Sängerisch Ist der Abend durchgehend gut besetzt Gerard Schneider mit seinem lyrischen vollen Tenor ist ein glaubwürdiger Königssohn. Karen Vuong ist eine dramatische zu erwachsene Gänsemagd. Ihre Stimme neigt zum Vibrato und Übersteuerung. Iain MacNeil macht den Spielmann mit seinem großen Einsatz  zur tragenden Person des Abends. Seine akrobatischen Einlagen wie der Sprung aus dem Stand auf den Kühlschrank beeindrucken. Katharina Magiera ist eine farbige Hexe.

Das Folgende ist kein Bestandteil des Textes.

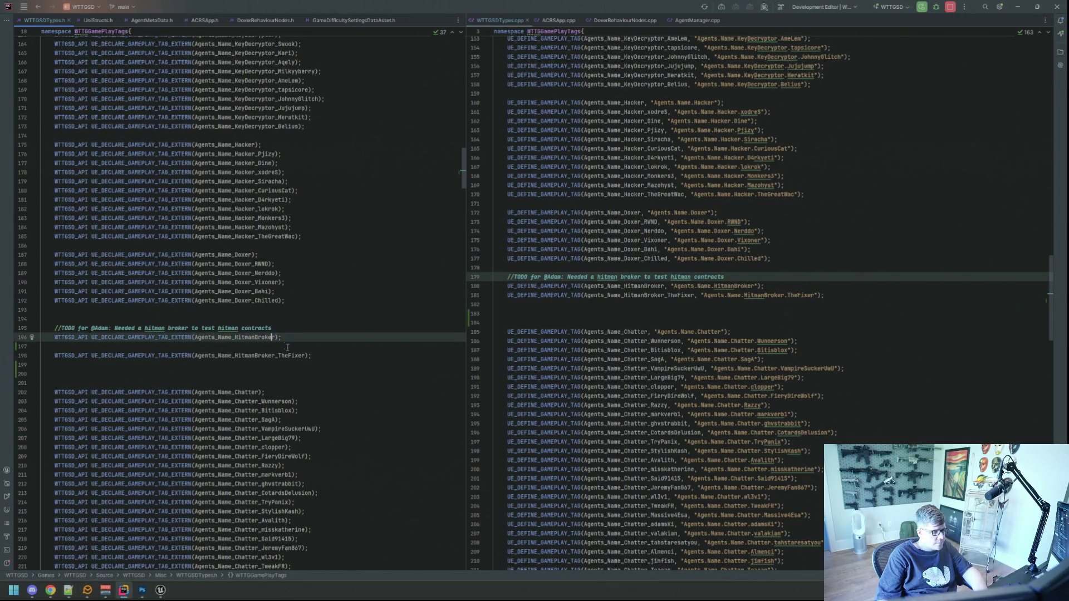
{"action": "left_click", "coordinate": [306, 355]}
{"action": "left_click", "coordinate": [278, 355], "text": "shift"}
{"action": "type", "text": "Cloudtears"}
In the cpp, rename the TheFixer tag variable and its string to Cloudtears.
{"action": "left_click", "coordinate": [789, 285]}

Besonders erwähnenswert ist die Leistung des Kinderchor der Schule für Chorkunst München unter der Einstudierung von Maxim Matluschenkov. Die jungen Sänger und Sängerinnen spielen locker und unbeeindruckt und die jugendlichen Stimmen intonieren technisch sauber und mit Ausdruck.

Das Werk kommt  beim Publikum gut an und die Künstler werden begeistert beklatscht.